Progress is well under way on structural upgrades to BNSF’s 119-year-old Bridge 3.9A over Lake Pend Oreille outside Sandpoint, Idaho. The completion in November 2022 of the adjacent 4,873-foot long Bridge 3.9B allowed BNSF to divert all traffic off of the older bridge and resume its renovations that began more than a decade ago.
During 2008-09, new piers and deck spans were installed at both ends of the 1904 bridge. The work currently under way is finishing that process across the bridge’s mid-section. By the end of April 2023, pre-cast concrete caps were being placed on top of replacement piers near the middle of Bridge 3.9A. BNSF’s “old bridge” over Lake Pend Oreille will be a virtually new one when it re-enters service in late summer 2023.
No specific timeline has been given for the next phase of BNSF construction at Sandpoint, which will include new dual crossovers being built northwest (railroad east) of the two big bridges, and a mile of second main track from the crossovers onward into Sandpoint. This new track will run past the historic Sandpoint depot to Sandpoint Jct., where BNSF’s Northern Corridor connects with what has been Montana Rail Link and will soon become BNSF’s MRL Subdivision.
Meanwhile, some 58 miles west of Sandpoint, initial work has begun for a second bridge over the Spokane River near Irvin, Wash. Preliminary grading was performed in 2020 for the approaches to the new bridge, which will eventually allow BNSF to install the last segment of second main track—between Irvin and Otis Orchards—to fully doubletrack its busy Spokane-Sandpoint corridor, which some refer to as “The Funnel.”
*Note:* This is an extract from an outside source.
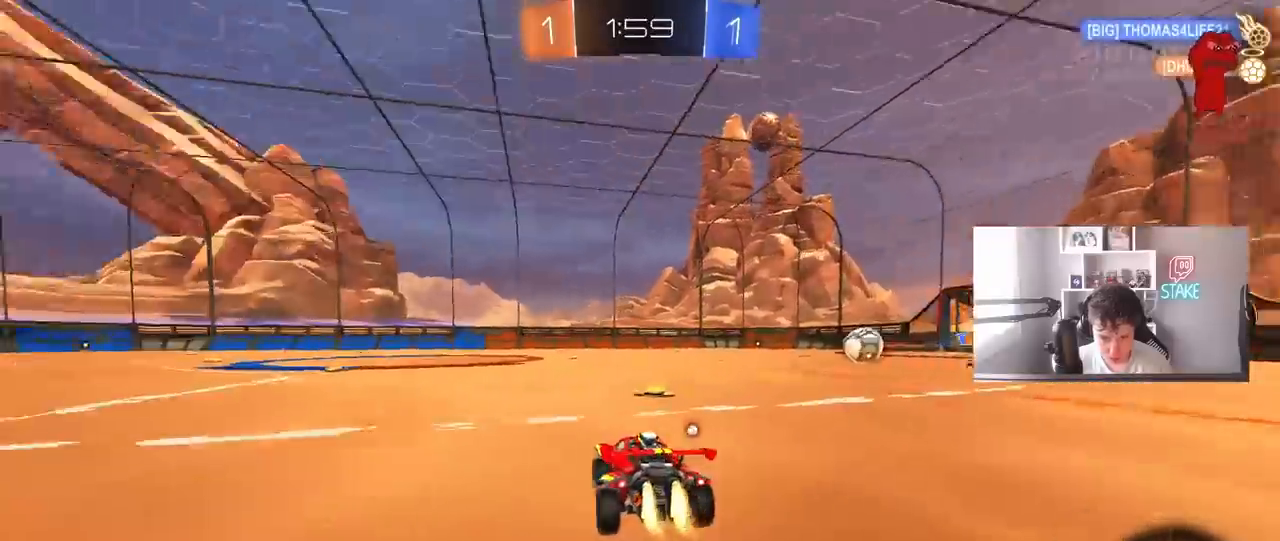
{"keys": ["w"], "mouse": ["left"], "mouse_move": "still", "events": [[33, "space", "up"], [83, "shift", "up"], [283, "a", "up"], [283, "d", "down"], [467, "d", "up"]]}
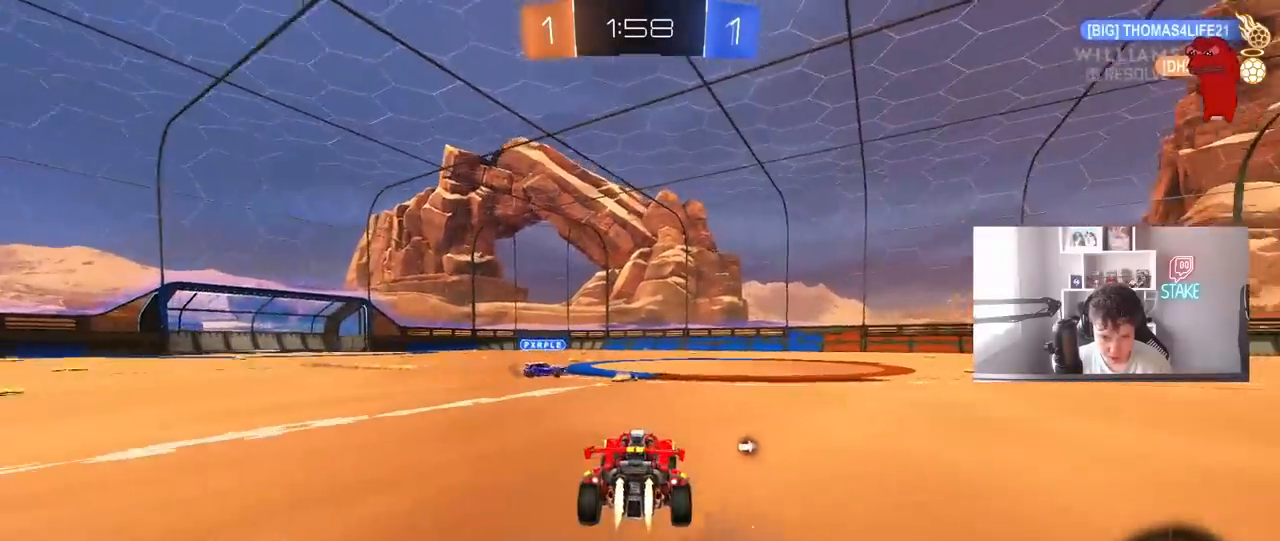
{"keys": ["a", "w"], "mouse": ["left"], "mouse_move": "up-left", "events": [[17, "a", "down"], [50, "a", "up"], [100, "d", "down"], [283, "a", "down"], [283, "d", "up"], [333, "shift", "down"], [433, "mouse_left", "up"], [483, "mouse_left", "down"], [483, "shift", "up"]]}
BNSF’s plans for a second Spokane River bridge officially emerged in 2004 and received environmental approval in 2006. At that time, the new bridge was part of a proposed regional concept known as Bridging the Valley (BTV), organized by local communities in cooperation with BNSF and Union Pacific (UP). BTV’s goal was to eliminate as many at-grade road/rail crossings as possible and replace them with bridges, in an area that is rapidly transitioning from rural into residential and commercial. Several of those bridges have already been built on both BNSF and UP, with more to follow.
The most ambitious aspect of BTV called for the construction of a second main track—and even a third main track where necessary—to accommodate UP trains on the BNSF right-of-way between the Spokane Valley and Athol, Idaho. This was to be followed by the removal or downgrading to branch line status of UP’s main track between those points. Support for this joint BNSF/UP corridor ultimately dissolved, and UP continues using its existing line through the area.
In January, BNSF announced construction of the new Spokane River bridge and its associated second main track as part of its 2023 capital investments, but no details regarding the bridge’s cost, specifications, or projected completion date have been made public by BNSF. The existing 544-foot long Spokane River bridge that’s currently used by BNSF was completed in 1911 by Northern Pacific, replacing a previous bridge built in 1881.